UPDATE: The Supreme Court has reissued their decision to explain that it will not hear the case because the attorney general provided adequate “alternate remedies” in her response to Hickenlooper’s filing, which was a similar case already decided by the court. In that response, Coffman cited a 2003 Supreme Court ruling in which the judges sided with former Attorney General Ken Salazar when he opposed former Gov. Bill Owens over a redistricting plan.

The Colorado Supreme Court issued a one-page decision denying Gov. Hickenlooper’s plea for them to justify his temper tantrum over Attorney General Cynthia Coffman’s insistence that she do her freaking job.

Read it here.

Upon consideration of the Petition for Rule to Show Cause Under C.A.R. 21 filed in the above cause, and now being sufficiently advised in the premises, IT IS ORDERED that said Petition for Rule to Show Cause Under C.A.R. 21 shall be, and the same hereby is, DENIED.

BAM!

That was the full extent of the court’s decision: No, we will not be an enabler to Hickenlooper’s delusions of power.

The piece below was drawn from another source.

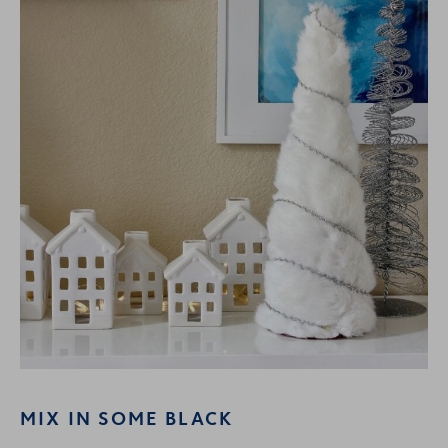
MIX IN SOME BLACK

Hickenlooper challenged the attorney general’s role to act independently of the governor’s office and insisted that as an elected official, she had no right to do the job to which she was elected, especially when she dared challenge the Obama monarchy.

Hick objected when Coffman challenged the fed’s fracking regulations, which by the way, the court agreed the Coffman. But it was Coffman’s challenge to Obama’s “Clean Power Plan” that finally sent him over the edge and crying to the Supreme Court.

Although we’re celebrating now, we don’t expect Hick to just accept the court’s rejection and go his merry way.

We’re willing to bet he’s already looking for another avenue to try and anoint himself “attorney general supreme.”